• Morbius review: disaster at first bite

  • Report The real mission of Spider-Man: save the Marvel universe

"We have to push the limits, take the risk," says Jared Leto in a key scene of

Morbius

, the new bet of the alliance between Sony and Marvel to expand the Spiderverse after the success of the two installments of

Venom

and

Spider-Man: No Way Home

.

The phrase is the best possible summary of this archetypal story of a mad scientist whose creation is beyond his control, but it could also have been pronounced by

Kevin Feige,

president of Marvel, in his eagerness to find ways to surprise an audience in need of novelties that propel the ambitious

phase 4 of the company.

The problem is that the film stops halfway, because the setting has its sordid point and flirts with terror - its director,

Daniel Espinosa,

already demonstrated his expertise in the genre with

Life

-, but he renounces the gore and the liters of hemoglobin that is presupposed to a vampire movie.

Everything is for not hurting sensitivities, the opposite strategy to DC and its

Suicide Squad,

more black and violent than any Marvel product.

It is also not very clear if Morbius is a hero, a villain, half and half or neither chicha nor lemon.

"The most interesting characters in the Marvel Universe have always been the ones that have had one foot on both sides, like

Magneto, Rogue, Wolverine and Venom.

Those are the characters that really fascinate comic book viewers and readers," Espinosa defends.

And what about pushing boundaries and taking risks?

Not much, because the film repeats, but less gracefully, the scheme of

Venom: there will be Massacre:

two humans controlled by creatures with identical powers spreading tow through New York.

What is definitely confirmed is that Spider-Man and his legion of enemies are the cornerstone of Marvel's current strategy, and the two post-credits scenes reinforce the road to the final battle between Spider-Man and the Sinister Six, a alliance of supervillains that begins to take shape.

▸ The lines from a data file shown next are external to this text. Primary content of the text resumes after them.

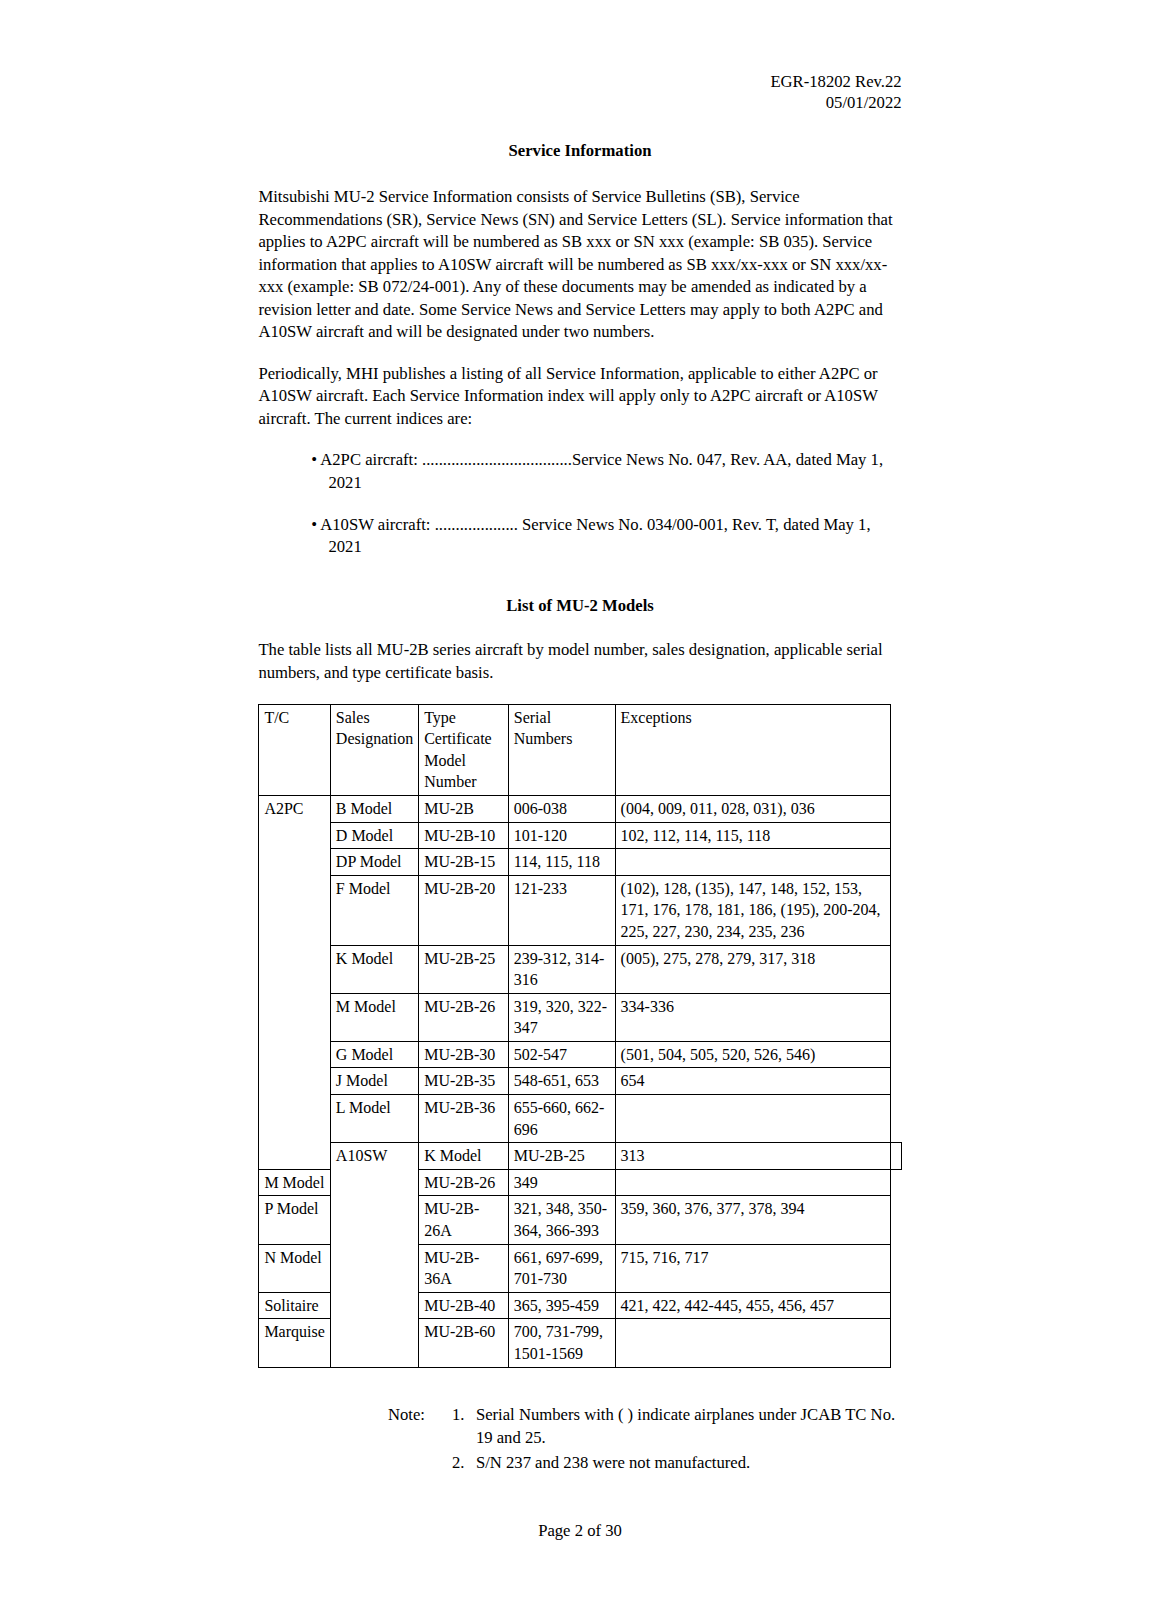EGR-18202 Rev.22
05/01/2022
Service Information
Mitsubishi MU-2 Service Information consists of Service Bulletins (SB), Service Recommendations (SR), Service News (SN) and Service Letters (SL). Service information that applies to A2PC aircraft will be numbered as SB xxx or SN xxx (example: SB 035). Service information that applies to A10SW aircraft will be numbered as SB xxx/xx-xxx or SN xxx/xx-xxx (example: SB 072/24-001). Any of these documents may be amended as indicated by a revision letter and date. Some Service News and Service Letters may apply to both A2PC and A10SW aircraft and will be designated under two numbers.
Periodically, MHI publishes a listing of all Service Information, applicable to either A2PC or A10SW aircraft. Each Service Information index will apply only to A2PC aircraft or A10SW aircraft. The current indices are:
• A2PC aircraft: ....................................Service News No. 047, Rev. AA, dated May 1, 2021
• A10SW aircraft: .................... Service News No. 034/00-001, Rev. T, dated May 1, 2021
List of MU-2 Models
The table lists all MU-2B series aircraft by model number, sales designation, applicable serial numbers, and type certificate basis.
| T/C | Sales Designation | Type Certificate Model Number | Serial Numbers | Exceptions |
| --- | --- | --- | --- | --- |
| A2PC | B Model | MU-2B | 006-038 | (004, 009, 011, 028, 031), 036 |
| D Model | MU-2B-10 | 101-120 | 102, 112, 114, 115, 118 |
| DP Model | MU-2B-15 | 114, 115, 118 | |
| F Model | MU-2B-20 | 121-233 | (102), 128, (135), 147, 148, 152, 153, 171, 176, 178, 181, 186, (195), 200-204, 225, 227, 230, 234, 235, 236 |
| K Model | MU-2B-25 | 239-312, 314-316 | (005), 275, 278, 279, 317, 318 |
| M Model | MU-2B-26 | 319, 320, 322-347 | 334-336 |
| G Model | MU-2B-30 | 502-547 | (501, 504, 505, 520, 526, 546) |
| J Model | MU-2B-35 | 548-651, 653 | 654 |
| L Model | MU-2B-36 | 655-660, 662-696 | |
| A10SW | K Model | MU-2B-25 | 313 | |
| M Model | MU-2B-26 | 349 | |
| P Model | MU-2B-26A | 321, 348, 350-364, 366-393 | 359, 360, 376, 377, 378, 394 |
| N Model | MU-2B-36A | 661, 697-699, 701-730 | 715, 716, 717 |
| Solitaire | MU-2B-40 | 365, 395-459 | 421, 422, 442-445, 455, 456, 457 |
| Marquise | MU-2B-60 | 700, 731-799, 1501-1569 | |
| Note: | 1. | Serial Numbers with ( ) indicate airplanes under JCAB TC No. 19 and 25. |
| | 2. | S/N 237 and 238 were not manufactured. |
Page 2 of 30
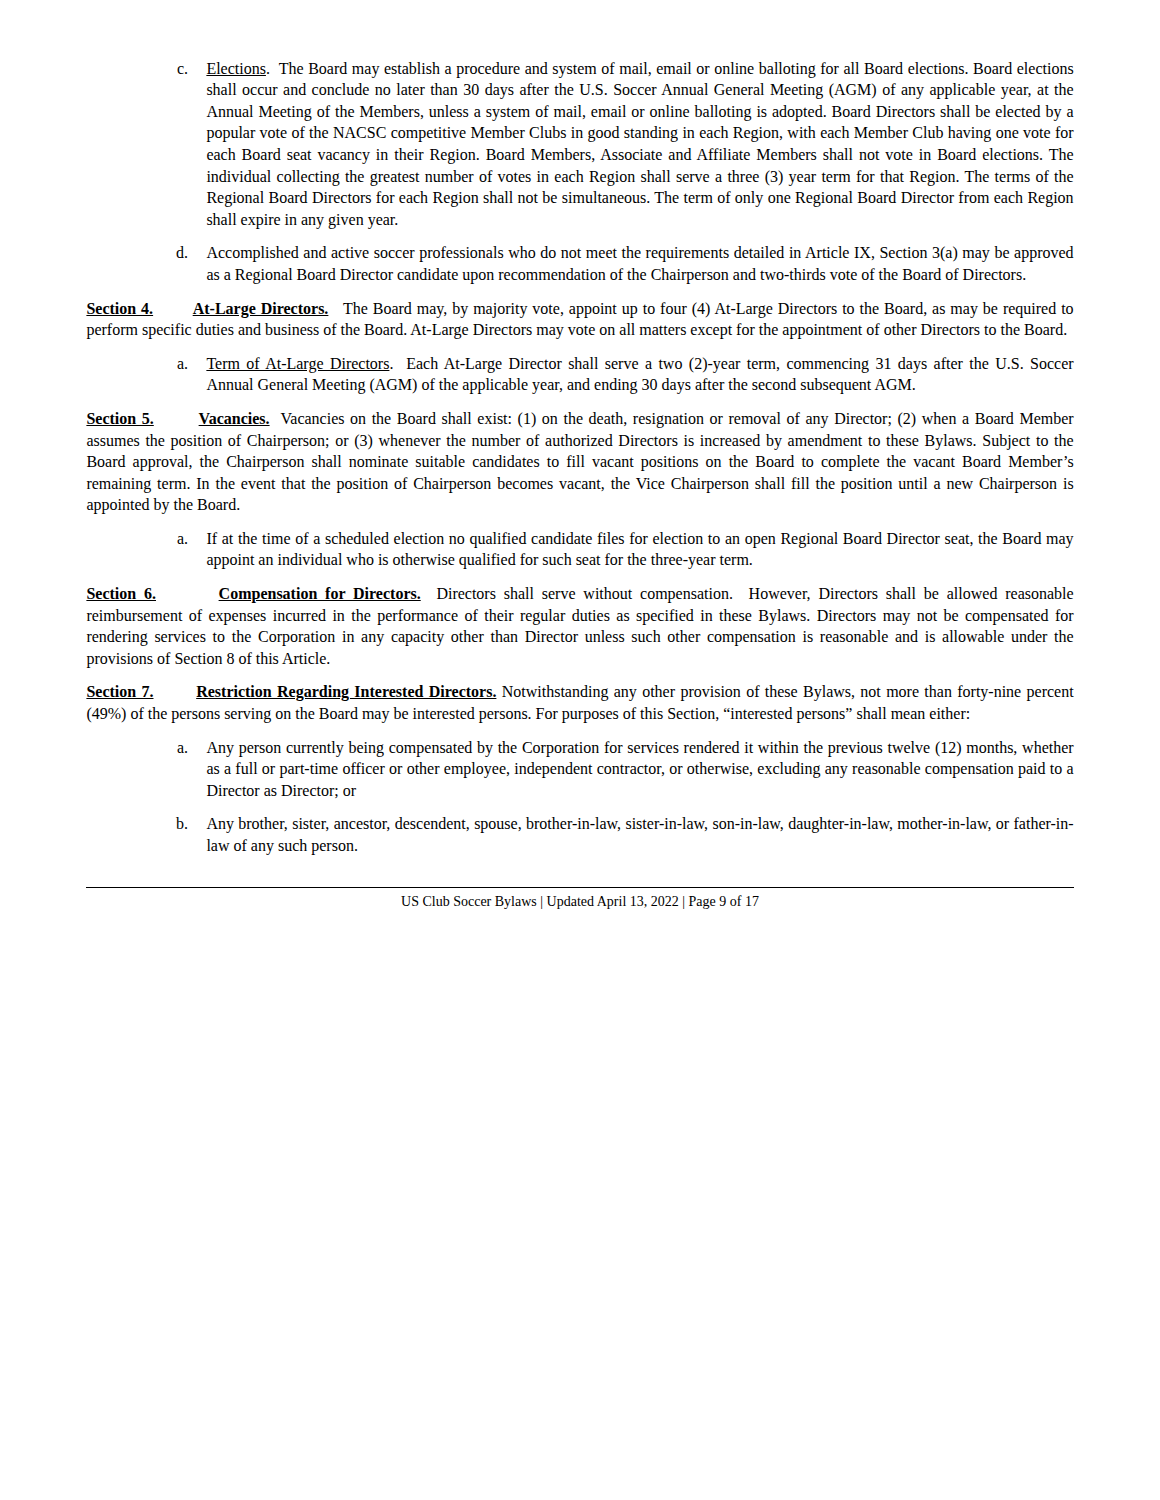Elections. The Board may establish a procedure and system of mail, email or online balloting for all Board elections. Board elections shall occur and conclude no later than 30 days after the U.S. Soccer Annual General Meeting (AGM) of any applicable year, at the Annual Meeting of the Members, unless a system of mail, email or online balloting is adopted. Board Directors shall be elected by a popular vote of the NACSC competitive Member Clubs in good standing in each Region, with each Member Club having one vote for each Board seat vacancy in their Region. Board Members, Associate and Affiliate Members shall not vote in Board elections. The individual collecting the greatest number of votes in each Region shall serve a three (3) year term for that Region. The terms of the Regional Board Directors for each Region shall not be simultaneous. The term of only one Regional Board Director from each Region shall expire in any given year.
Accomplished and active soccer professionals who do not meet the requirements detailed in Article IX, Section 3(a) may be approved as a Regional Board Director candidate upon recommendation of the Chairperson and two-thirds vote of the Board of Directors.
Section 4. At-Large Directors. The Board may, by majority vote, appoint up to four (4) At-Large Directors to the Board, as may be required to perform specific duties and business of the Board. At-Large Directors may vote on all matters except for the appointment of other Directors to the Board.
Term of At-Large Directors. Each At-Large Director shall serve a two (2)-year term, commencing 31 days after the U.S. Soccer Annual General Meeting (AGM) of the applicable year, and ending 30 days after the second subsequent AGM.
Section 5. Vacancies. Vacancies on the Board shall exist: (1) on the death, resignation or removal of any Director; (2) when a Board Member assumes the position of Chairperson; or (3) whenever the number of authorized Directors is increased by amendment to these Bylaws. Subject to the Board approval, the Chairperson shall nominate suitable candidates to fill vacant positions on the Board to complete the vacant Board Member’s remaining term. In the event that the position of Chairperson becomes vacant, the Vice Chairperson shall fill the position until a new Chairperson is appointed by the Board.
If at the time of a scheduled election no qualified candidate files for election to an open Regional Board Director seat, the Board may appoint an individual who is otherwise qualified for such seat for the three-year term.
Section 6. Compensation for Directors. Directors shall serve without compensation. However, Directors shall be allowed reasonable reimbursement of expenses incurred in the performance of their regular duties as specified in these Bylaws. Directors may not be compensated for rendering services to the Corporation in any capacity other than Director unless such other compensation is reasonable and is allowable under the provisions of Section 8 of this Article.
Section 7. Restriction Regarding Interested Directors. Notwithstanding any other provision of these Bylaws, not more than forty-nine percent (49%) of the persons serving on the Board may be interested persons. For purposes of this Section, “interested persons” shall mean either:
Any person currently being compensated by the Corporation for services rendered it within the previous twelve (12) months, whether as a full or part-time officer or other employee, independent contractor, or otherwise, excluding any reasonable compensation paid to a Director as Director; or
Any brother, sister, ancestor, descendent, spouse, brother-in-law, sister-in-law, son-in-law, daughter-in-law, mother-in-law, or father-in-law of any such person.
US Club Soccer Bylaws | Updated April 13, 2022 | Page 9 of 17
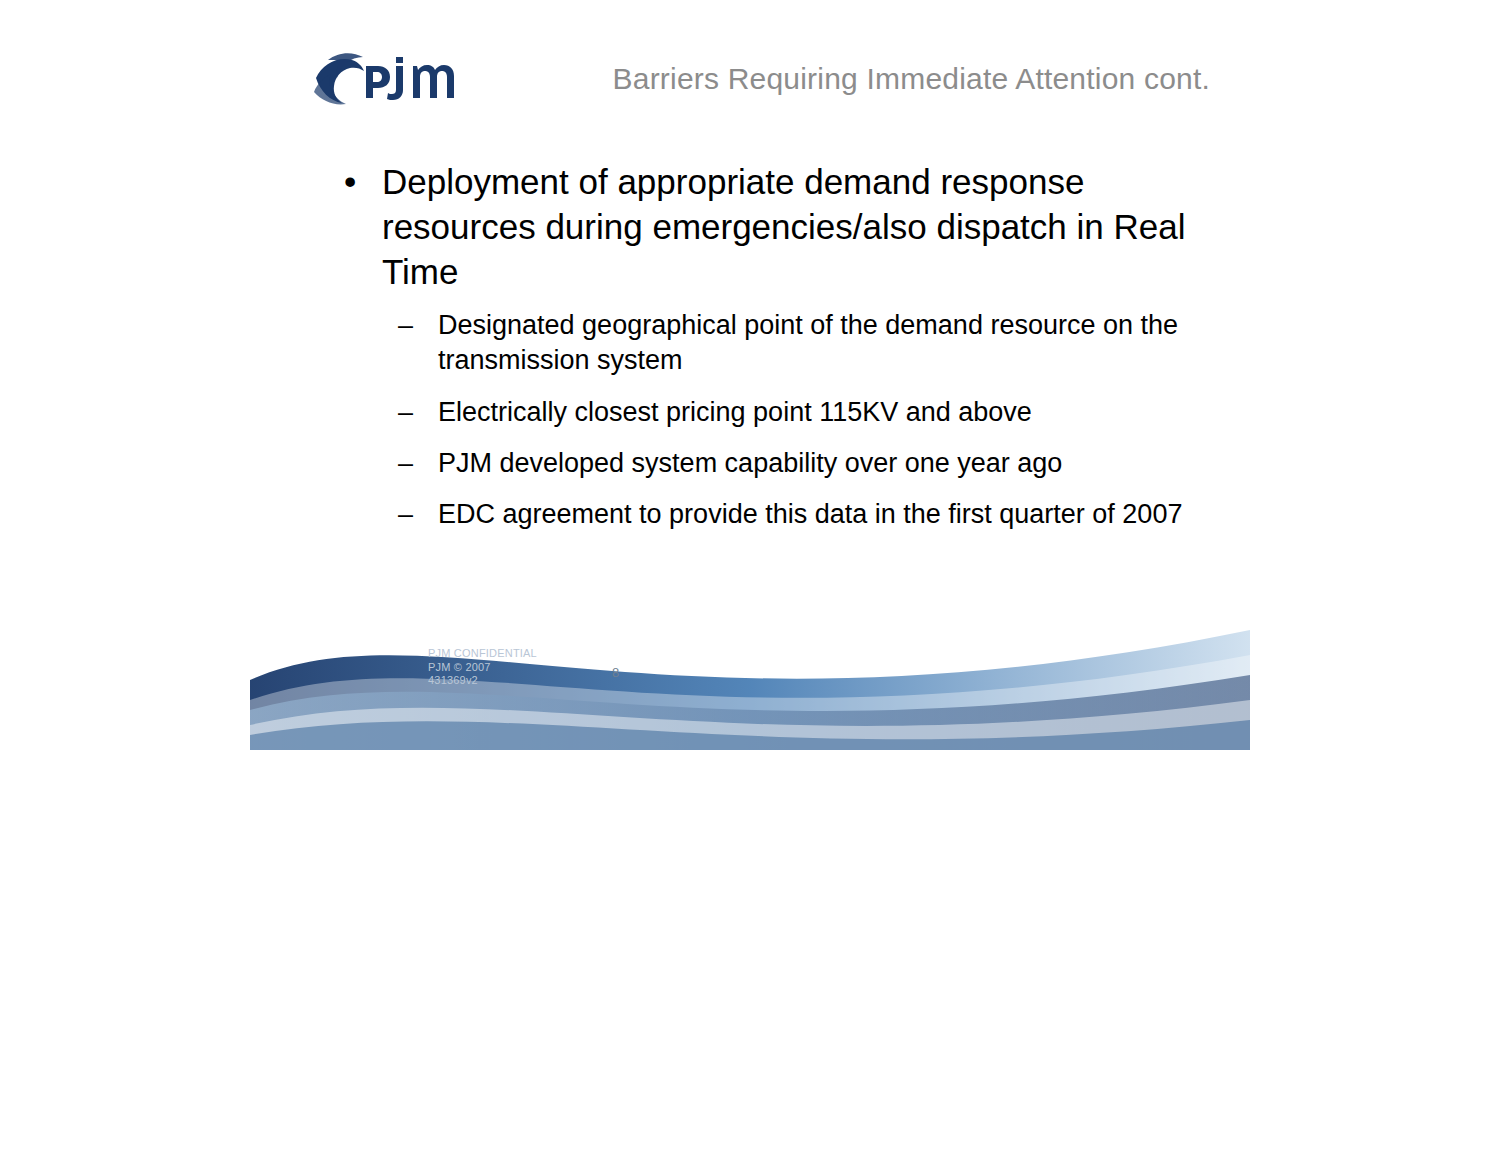Barriers Requiring Immediate Attention cont.
Deployment of appropriate demand response resources during emergencies/also dispatch in Real Time
Designated geographical point of the demand resource on the transmission system
Electrically closest pricing point 115KV and above
PJM developed system capability over one year ago
EDC agreement to provide this data in the first quarter of 2007
PJM CONFIDENTIAL
PJM © 2007
431369v2
8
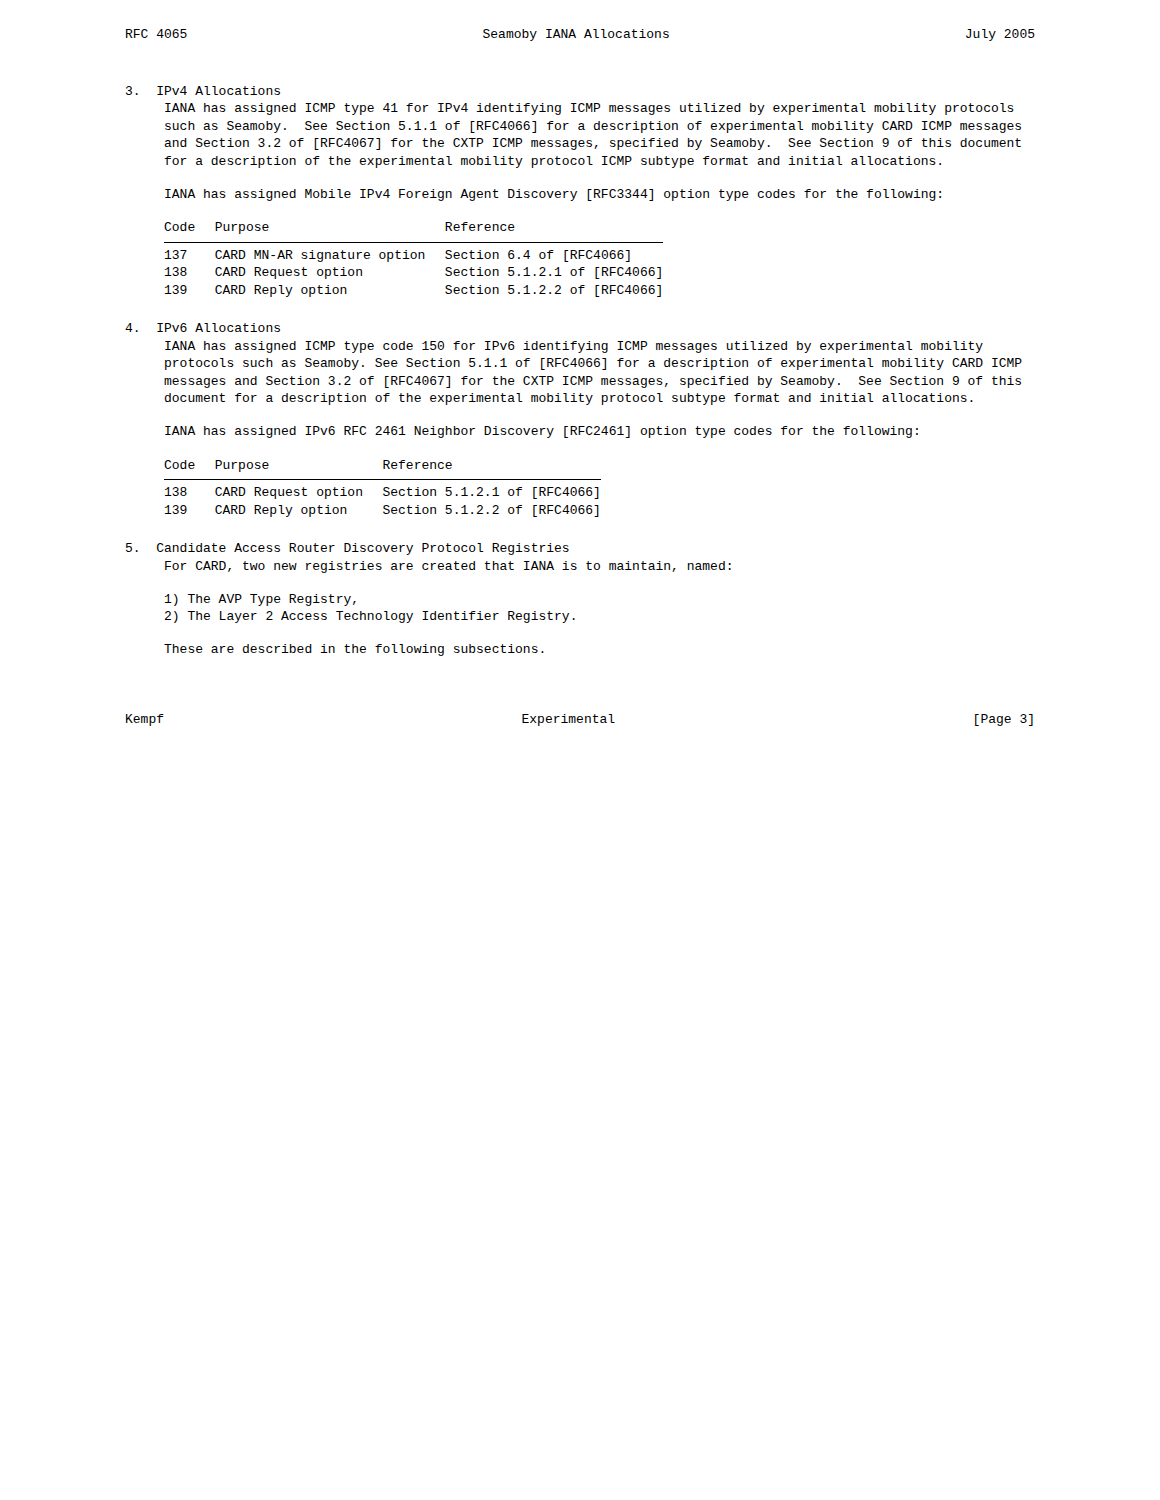RFC 4065 Seamoby IANA Allocations July 2005
3. IPv4 Allocations
IANA has assigned ICMP type 41 for IPv4 identifying ICMP messages utilized by experimental mobility protocols such as Seamoby. See Section 5.1.1 of [RFC4066] for a description of experimental mobility CARD ICMP messages and Section 3.2 of [RFC4067] for the CXTP ICMP messages, specified by Seamoby. See Section 9 of this document for a description of the experimental mobility protocol ICMP subtype format and initial allocations.
IANA has assigned Mobile IPv4 Foreign Agent Discovery [RFC3344] option type codes for the following:
| Code | Purpose | Reference |
| --- | --- | --- |
| 137 | CARD MN-AR signature option | Section 6.4 of [RFC4066] |
| 138 | CARD Request option | Section 5.1.2.1 of [RFC4066] |
| 139 | CARD Reply option | Section 5.1.2.2 of [RFC4066] |
4. IPv6 Allocations
IANA has assigned ICMP type code 150 for IPv6 identifying ICMP messages utilized by experimental mobility protocols such as Seamoby. See Section 5.1.1 of [RFC4066] for a description of experimental mobility CARD ICMP messages and Section 3.2 of [RFC4067] for the CXTP ICMP messages, specified by Seamoby. See Section 9 of this document for a description of the experimental mobility protocol subtype format and initial allocations.
IANA has assigned IPv6 RFC 2461 Neighbor Discovery [RFC2461] option type codes for the following:
| Code | Purpose | Reference |
| --- | --- | --- |
| 138 | CARD Request option | Section 5.1.2.1 of [RFC4066] |
| 139 | CARD Reply option | Section 5.1.2.2 of [RFC4066] |
5. Candidate Access Router Discovery Protocol Registries
For CARD, two new registries are created that IANA is to maintain, named:
1) The AVP Type Registry,
2) The Layer 2 Access Technology Identifier Registry.
These are described in the following subsections.
Kempf Experimental [Page 3]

Doctor Octopus, Electro, Vulture and Morbius

already greet the next on the list, Kraven the hunter, whose film will arrive in January 2023.

Until then, Marvel's release schedule is so saturated that it will more than fulfill the insatiable bulimia of the fans, although there are certain signs of exhaustion after the lukewarmness with which the public and critics received tapes like

Eternals

.

Oscar Isaac

's

Moon Knight

is already doing his thing on Disney+ and the coming months are a gargantuan feast of sequels and new origin series that will test the still fragile foundations of phase 4.

In just a month we will have

Doctor Strange and the Multiverse of Madness

among us (premiere on May 6) at the hands of Sam Raimi, a guarantee of solvency and a personal seal, as he amply demonstrated in the first Spider-Man trilogy.

Only a month later, Ms. Marvel is presented in society (June 8 on Disney +).

Under the alibi of diversity - the protagonist is Kamala Khan, an American-Pakistani teenager of the Muslim religion - the series aspires to challenge stereotypes with nods to the comic format.

Thor: Love and Thunder

will hit theaters on July 8 ,

with Natalie Portman taking over from Chris Hermsworth as Goddess of Thunder and Christian Bale and Russel Crowe as luxury secondary characters.

And as the next link we have

Black Panther: Wakanda Forever

(premiere on November 11), after a recently completed shoot plagued by setbacks and delays and the difficult mission of replacing the late Chadwick Boseman.

And so we will continue at least until 2028, the definitive date for the closure of this very long story arc that is phase 4,

if the supervillain Putin does not decide to cancel us all ahead of time.